Fire in the sky
A large fireball observed streaking across the sky over North Idaho Monday night was not a meteor. It was burning debris from a Chinese rocket that launched a satellite in December.
Brandon Stone told The Press that he first witnessed what "almost looked like a jetliner with a heavy trail of flame behind it" around 9:55 from his window near the corner of Harrison Avenue and Fourth Street.
"I ran outside to see a cluster...of something streaking steadily though the sky heading north," Stone wrote, in an email. "It was breaking apart, expanding slowly as it flew, kind of like the Shuttle Columbia disaster footage."
Similar observations were reported throughout the West and Canada.
Maj. Martin O'Donnell, a spokesman for U.S. Strategic Command, told the Associated Press it was a Chinese rocket booster that broke apart.
There were no reports of damage or injuries, according to O'Donnell.
By 7 p.m. Tuesday, the American Meteor Society - a New York-based nonprofit dedicated to researching meteors - had received 198 reports of a fireball seen over 10 western states as well as British Columbia and Alberta in Canada.
On the society's community-driven website, www.amsmeteors.org, Mike Hankey, a meteor enthusiast and researcher, wrote witnesses' descriptions of the flaming ball are typical of what is seen when space junk re-enters Earth's atmosphere.
"As the satellite breaks apart in the atmosphere, each nut, bolt or fragment of glass or metal will create a mini fireball. These objects generally travel much slower than fireballs and cover wider distances," Hankey wrote. "Most of the witnesses reported the event lasting up to 45 seconds, where as a normal fireball would last 3-5 seconds. The long duration time, witness descriptions and long distance of travel suggest this object was some type of space trash."

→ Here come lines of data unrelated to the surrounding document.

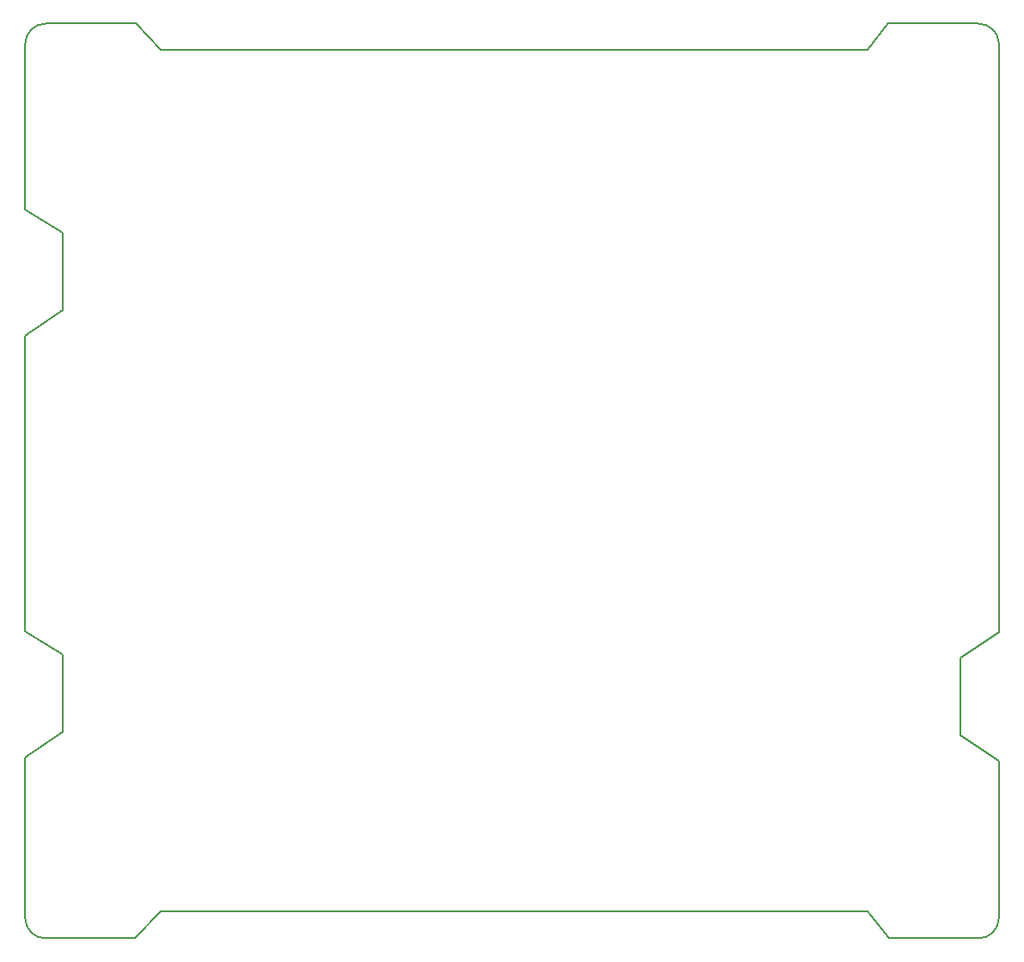
<source format=gm1>
%TF.GenerationSoftware,KiCad,Pcbnew,7.0.2-0*%
%TF.CreationDate,2024-05-07T22:45:00-07:00*%
%TF.ProjectId,batteryboard,62617474-6572-4796-926f-6172642e6b69,v2B*%
%TF.SameCoordinates,Original*%
%TF.FileFunction,Profile,NP*%
%FSLAX46Y46*%
G04 Gerber Fmt 4.6, Leading zero omitted, Abs format (unit mm)*
G04 Created by KiCad (PCBNEW 7.0.2-0) date 2024-05-07 22:45:00*
%MOMM*%
%LPD*%
G01*
G04 APERTURE LIST*
%TA.AperFunction,Profile*%
%ADD10C,0.150000*%
%TD*%
G04 APERTURE END LIST*
D10*
X53200300Y-141979900D02*
G75*
G03*
X55200300Y-143979900I2000000J0D01*
G01*
X147085300Y-143979900D02*
G75*
G03*
X149085300Y-141979900I0J2000000D01*
G01*
X149085300Y-55809900D02*
G75*
G03*
X147085300Y-53809900I-2000000J0D01*
G01*
X55200300Y-53809900D02*
G75*
G03*
X53200300Y-55809900I0J-2000000D01*
G01*
X55200300Y-143979900D02*
X64039500Y-143979900D01*
X149098000Y-113792000D02*
X149085300Y-55809900D01*
X136165700Y-141318700D02*
X66569700Y-141318700D01*
X64039500Y-143979900D02*
X66569700Y-141318700D01*
X147085300Y-143979900D02*
X138246100Y-143979900D01*
X66548000Y-56388000D02*
X64096900Y-53809900D01*
X136144000Y-56388000D02*
X66548000Y-56388000D01*
X136144000Y-56388000D02*
X138188700Y-53809900D01*
X147085300Y-53809900D02*
X138188700Y-53809900D01*
X64096900Y-53809900D02*
X55200300Y-53809900D01*
X53200300Y-72136000D02*
X53200300Y-55809900D01*
X149085300Y-141979900D02*
X149098000Y-126492000D01*
X145309700Y-123952000D02*
X149098000Y-126492000D01*
X56912100Y-115968900D02*
X53194700Y-113682900D01*
X145309700Y-116332000D02*
X145309700Y-123952000D01*
X53200300Y-84582000D02*
X56917700Y-82042000D01*
X56912100Y-123588900D02*
X56912100Y-115968900D01*
X138246100Y-143979900D02*
X136165700Y-141318700D01*
X53200300Y-141979900D02*
X53194700Y-126128900D01*
X56917700Y-74422000D02*
X53200300Y-72136000D01*
X56917700Y-82042000D02*
X56917700Y-74422000D01*
X149098000Y-113792000D02*
X145309700Y-116332000D01*
X53194700Y-126128900D02*
X56912100Y-123588900D01*
X53194700Y-113682900D02*
X53200300Y-84582000D01*
M02*

</source>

According to Hankey, NASA's Orbital Debris Program Office identified the sky event as the re-entry part of a Chinese rocket, likely one which launched the satellite Yoagan Weixing from the People's Republic of China on Dec. 27.
Utah-based NASA ambassador Patrick Wiggins told the Associated Press that most such events go unnoticed.
According to the NASA Orbital Debris Program office's website, orbitaldebris.jsc.nasa.gov: "On average, one non-functional spacecraft, launch vehicle orbital stage, or other piece of catalogued debris has fallen back to Earth every day for more than 40 years. The majority of these objects do not survive the intense re-entry environment.
"For the minority which do survive in whole or in part, most fall harmlessly into the oceans or onto sparsely populated regions such as Siberia, the Australian Outback, or the Canadian Tundra."